Das ist ganz unterschiedlich. Die Stärke der Grünen ist trotz der steigenden Mitgliederzahlen in den Regionen noch sehr unterschiedlich. Aber neben regelmäßigen Kreismitgliederversammlungen gibt es noch sehr viele Möglichkeiten, sich einzubringen. Viele Kreisverbände veranstalten Stammtische, jetzt im Vorfeld von Kopenhagen machen auch noch viele Aktionen, um verbindliche Ergebnisse des Kyoto-Nachfolgegipfels zu fordern.
Und wenn man zum Beispiel in Nordrhein-Westfalen Mitglied geworden ist, steckt man schon wieder mitten in den Wahlkampfvorbereitungen, denn im Mai ist in NRW eine wichtige Landtagswahl, wo wir wieder unbedingt stärker werden und die schwarz-gelbe Regierung beenden wollen.
Die Grünen hatten Ende der neunziger mal noch mehr Mitglieder als heute. Was passierte dann?
Das stimmt, aber weit weg von unserem Höchststand sind wir nicht mehr. Wir hatten 1999 noch knapp 50.000 Mitglieder. Aber in der Regierungszeit haben wir, gerade wegen der Entscheidungen rund um die ersten Auslandseinsätze der Bundeswehr Mitglieder verloren. Das war keine einfache Zeit – aber wir haben uns diese Entscheidungen auch nie leicht gemacht und die Debatten immer offen und vor allem extrem streitfreudig ausgetragen. Es konnte also jeder sehen, wie hart bei uns an Entscheidungen gearbeitet wird. Und viele Mitglieder, sicher nicht alle, die damals ausgetreten sind, sind auch wieder zurückgekommen. Weil sie sehen, dass wir immer noch die beste aller Partei sind.
Stell Dir doch mal bitte das typische Grünen-Mitglied vor. Wie sieht er oder sie aus?

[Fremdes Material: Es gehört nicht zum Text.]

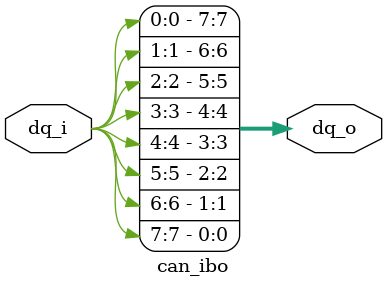
<source format=v>


module can_ibo
( 
  dq_i,
  dq_o
);

input   [7:0] dq_i;
output  [7:0] dq_o;

assign dq_o[0] = dq_i[7];
assign dq_o[1] = dq_i[6];
assign dq_o[2] = dq_i[5];
assign dq_o[3] = dq_i[4];
assign dq_o[4] = dq_i[3];
assign dq_o[5] = dq_i[2];
assign dq_o[6] = dq_i[1];
assign dq_o[7] = dq_i[0];

endmodule

</source>
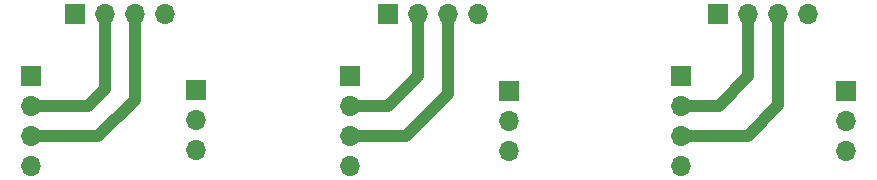
<source format=gbr>
%TF.GenerationSoftware,KiCad,Pcbnew,9.0.0*%
%TF.CreationDate,2025-05-15T14:39:23+07:00*%
%TF.ProjectId,PCB AS5600,50434220-4153-4353-9630-302e6b696361,rev?*%
%TF.SameCoordinates,Original*%
%TF.FileFunction,Copper,L1,Top*%
%TF.FilePolarity,Positive*%
%FSLAX46Y46*%
G04 Gerber Fmt 4.6, Leading zero omitted, Abs format (unit mm)*
G04 Created by KiCad (PCBNEW 9.0.0) date 2025-05-15 14:39:23*
%MOMM*%
%LPD*%
G01*
G04 APERTURE LIST*
%TA.AperFunction,ComponentPad*%
%ADD10R,1.700000X1.700000*%
%TD*%
%TA.AperFunction,ComponentPad*%
%ADD11O,1.700000X1.700000*%
%TD*%
%TA.AperFunction,Conductor*%
%ADD12C,1.000000*%
%TD*%
G04 APERTURE END LIST*
D10*
%TO.P,J9,1,Pin_1*%
%TO.N,VCC3*%
X203500000Y-58460000D03*
D11*
%TO.P,J9,2,Pin_2*%
%TO.N,OUT3*%
X203500000Y-61000000D03*
%TO.P,J9,3,Pin_3*%
%TO.N,DIR3*%
X203500000Y-63540000D03*
%TD*%
D10*
%TO.P,J3,1,Pin_1*%
%TO.N,VCC1*%
X138200000Y-52000000D03*
D11*
%TO.P,J3,2,Pin_2*%
%TO.N,SCL1*%
X140740000Y-52000000D03*
%TO.P,J3,3,Pin_3*%
%TO.N,SDA1*%
X143280000Y-52000000D03*
%TO.P,J3,4,Pin_4*%
%TO.N,DIR1*%
X145820000Y-52000000D03*
%TD*%
D10*
%TO.P,J4,1,Pin_1*%
%TO.N,DIR2*%
X161500000Y-57200000D03*
D11*
%TO.P,J4,2,Pin_2*%
%TO.N,SCL2*%
X161500000Y-59740000D03*
%TO.P,J4,3,Pin_3*%
%TO.N,SDA2*%
X161500000Y-62280000D03*
%TO.P,J4,4,Pin_4*%
%TO.N,GPO2*%
X161500000Y-64820000D03*
%TD*%
D10*
%TO.P,J2,1,Pin_1*%
%TO.N,VCC1*%
X148500000Y-58420000D03*
D11*
%TO.P,J2,2,Pin_2*%
%TO.N,OUT1*%
X148500000Y-60960000D03*
%TO.P,J2,3,Pin_3*%
%TO.N,DIR1*%
X148500000Y-63500000D03*
%TD*%
D10*
%TO.P,J6,1,Pin_1*%
%TO.N,VCC2*%
X175000000Y-58460000D03*
D11*
%TO.P,J6,2,Pin_2*%
%TO.N,OUT2*%
X175000000Y-61000000D03*
%TO.P,J6,3,Pin_3*%
%TO.N,DIR2*%
X175000000Y-63540000D03*
%TD*%
D10*
%TO.P,J8,1,Pin_1*%
%TO.N,VCC3*%
X192700000Y-52000000D03*
D11*
%TO.P,J8,2,Pin_2*%
%TO.N,SCL3*%
X195240000Y-52000000D03*
%TO.P,J8,3,Pin_3*%
%TO.N,SDA3*%
X197780000Y-52000000D03*
%TO.P,J8,4,Pin_4*%
%TO.N,DIR3*%
X200320000Y-52000000D03*
%TD*%
D10*
%TO.P,J1,1,Pin_1*%
%TO.N,DIR1*%
X134500000Y-57200000D03*
D11*
%TO.P,J1,2,Pin_2*%
%TO.N,SCL1*%
X134500000Y-59740000D03*
%TO.P,J1,3,Pin_3*%
%TO.N,SDA1*%
X134500000Y-62280000D03*
%TO.P,J1,4,Pin_4*%
%TO.N,GPO1*%
X134500000Y-64820000D03*
%TD*%
D10*
%TO.P,J7,1,Pin_1*%
%TO.N,DIR3*%
X189500000Y-57200000D03*
D11*
%TO.P,J7,2,Pin_2*%
%TO.N,SCL3*%
X189500000Y-59740000D03*
%TO.P,J7,3,Pin_3*%
%TO.N,SDA3*%
X189500000Y-62280000D03*
%TO.P,J7,4,Pin_4*%
%TO.N,GPO3*%
X189500000Y-64820000D03*
%TD*%
D10*
%TO.P,J5,1,Pin_1*%
%TO.N,VCC2*%
X164700000Y-52000000D03*
D11*
%TO.P,J5,2,Pin_2*%
%TO.N,SCL2*%
X167240000Y-52000000D03*
%TO.P,J5,3,Pin_3*%
%TO.N,SDA2*%
X169780000Y-52000000D03*
%TO.P,J5,4,Pin_4*%
%TO.N,DIR2*%
X172320000Y-52000000D03*
%TD*%
D12*
%TO.N,SDA1*%
X140220000Y-62280000D02*
X134500000Y-62280000D01*
X143280000Y-59220000D02*
X140220000Y-62280000D01*
X143280000Y-52000000D02*
X143280000Y-59220000D01*
%TO.N,SCL1*%
X140740000Y-52000000D02*
X140740000Y-58360000D01*
X140740000Y-58360000D02*
X139360000Y-59740000D01*
X139360000Y-59740000D02*
X134500000Y-59740000D01*
%TO.N,SCL2*%
X164760000Y-59740000D02*
X167240000Y-57260000D01*
X167240000Y-57260000D02*
X167240000Y-52000000D01*
X161500000Y-59740000D02*
X164760000Y-59740000D01*
%TO.N,SDA2*%
X169780000Y-58720000D02*
X169780000Y-52000000D01*
X161500000Y-62280000D02*
X166220000Y-62280000D01*
X166220000Y-62280000D02*
X169780000Y-58720000D01*
%TO.N,SDA3*%
X195220000Y-62280000D02*
X197780000Y-59720000D01*
X197780000Y-59720000D02*
X197780000Y-52000000D01*
X189500000Y-62280000D02*
X195220000Y-62280000D01*
%TO.N,SCL3*%
X195240000Y-57260000D02*
X195240000Y-52000000D01*
X192760000Y-59740000D02*
X195240000Y-57260000D01*
X189500000Y-59740000D02*
X192760000Y-59740000D01*
%TD*%
M02*

</source>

Das typische Grünen-Mitglied gibt es nicht. Wir sind sehr verschieden, aber uns verbinden gemeinsame Anliegen. Wie zum Beispiel die Sorge um die Zukunft unseres Planeten und der Kampf gegen Atomkraft. Grüne Mitglieder machen sich stark gegen den Klimawandel und gegen soziale Ungerechtigkeiten. Am Ende sind es gemeinsame Werte, die uns verbinden. Werte wie Solidarität und Verantwortung für kommende Generationen, Gleichberechtigung und Freiheit.
Ich finde übrigens am spannendsten, dass die neuen Mitglieder überdurchschnittlich jung sind. Wir sind die im Durchschnitt jüngste Partei im Bundestag, aber die Neumitglieder sind durchschnittlich nochmal 10 Jahre jünger. Damit verändert sich vieles. Und das macht unsere Partei so spannend!